To the right were the mountains of the Correze; to left the Roche-Vive barred the view covered with its noble trees; on its further slope was a meadow of some two hundred acres, the verdure of which contrasted with the hideous aspect of the desolate plateau.

"My son and I cut that ditch you see down there marked by the tall grasses," said Farrabesche; "it joins the one which bounds your forest. On this side the estate is bounded by a desert, for the nearest village is three miles distant."

Veronique turned rapidly to the dismal plain, followed by her guide.

She leaped her horse across the ditch and rode at full gallop across the drear expanse, seeming to take a savage pleasure in contemplating that vast image of desolation. Farrabesche was right. No power, no will could put to any use whatever that soil which resounded under the horses' feet as though it were hollow. This effect was produced by the natural porousness of the clay; but there were fissures also through which the water flowed away, no doubt to some distant source.

"There are many souls like this," thought Veronique, stopping her horse after she had ridden at full speed for fifteen or twenty minutes. She remained motionless and thoughtful in the midst of this desert, where there was neither animal nor insect life and where the birds never flew. The plain of Montegnac was at least pebbly or sandy; on it were places where a few inches of soil did give a foothold for the roots of certain plains; but here the ungrateful chalk, neither stone nor earth, repelled even the eye, which was forced to turn for relief to the blue of the ether.
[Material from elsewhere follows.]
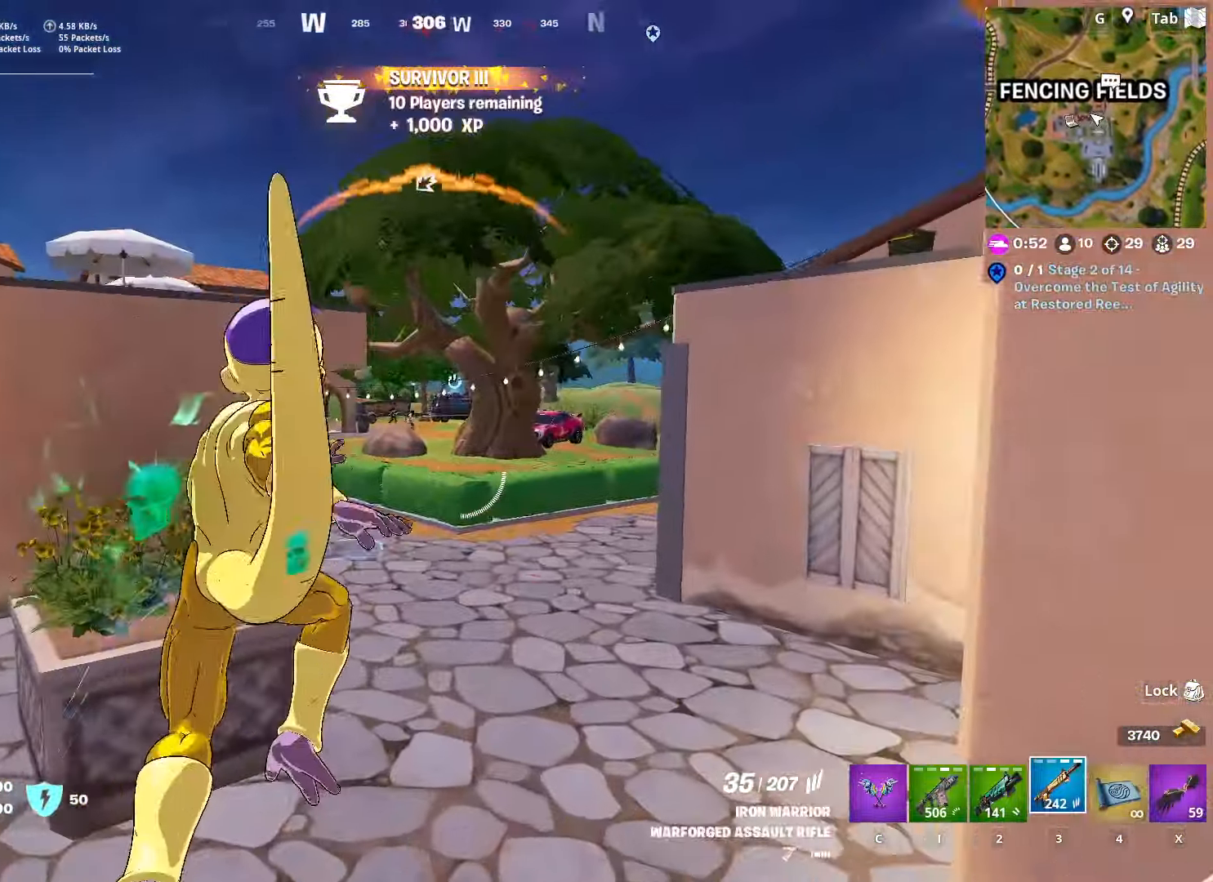
{"keys": ["w"], "mouse": ["right"], "mouse_move": "up", "events": [[150, "w", "down"], [283, "mouse_right", "down"], [333, "d", "up"]]}
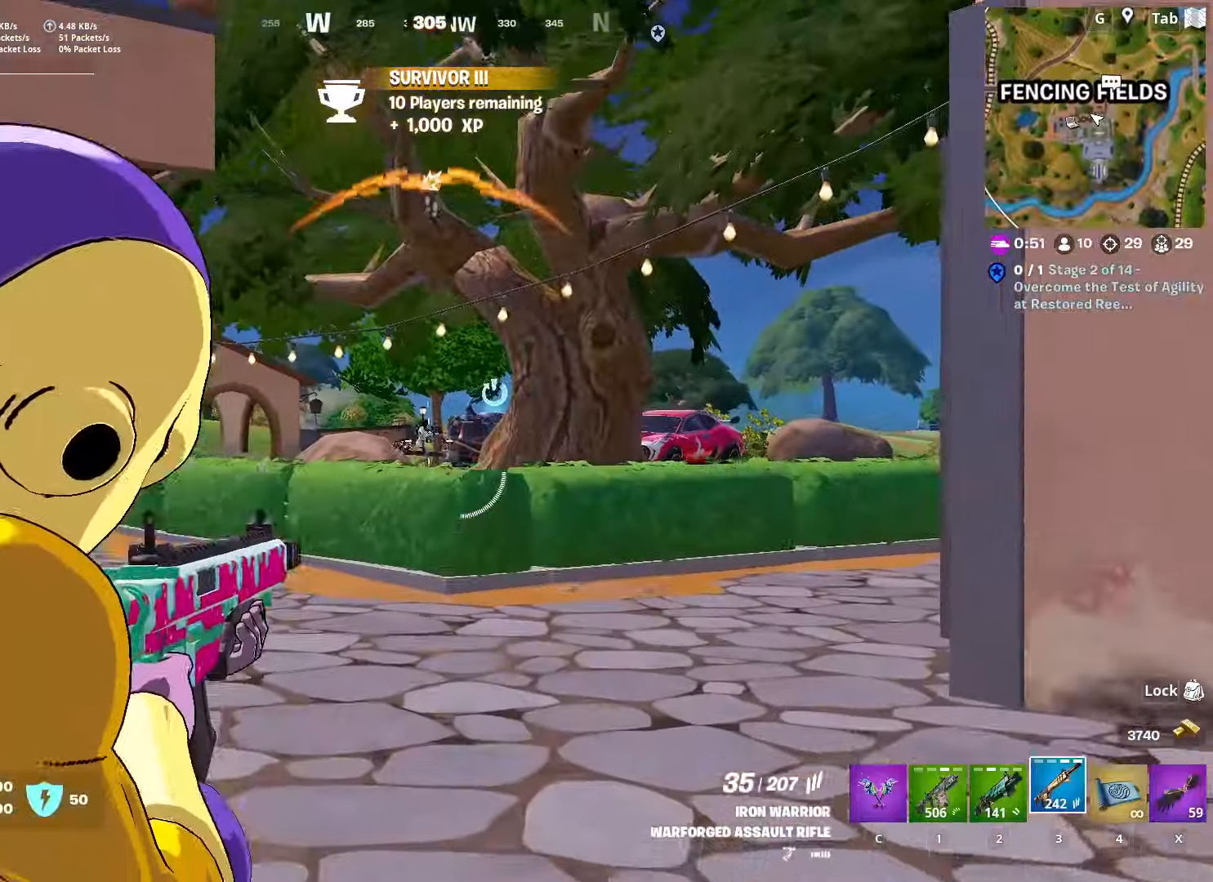
{"keys": ["w"], "mouse": ["left", "right"], "mouse_move": "down", "events": [[67, "mouse_left", "down"]]}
After examining the bounds of her forest and the meadows purchased by her husband, Veronique returned toward the outlet of the Gabou, but slowly. She then saw Farrabesche gazing into a sort of ditch which looked like one a speculator might have dug into this desolate corner of the earth expecting Nature to give up some hidden treasure.

"What is the matter?" asked Veronique, noticing on that manly face an expression of deep sadness.

"Madame, I owe my life to that ditch; or rather, to speak more correctly, I owe to it time for repentance, time to redeem my sins in the eyes of men."

This method of explaining life so affected Madame Graslin that she stopped her horse on the brink of the ditch.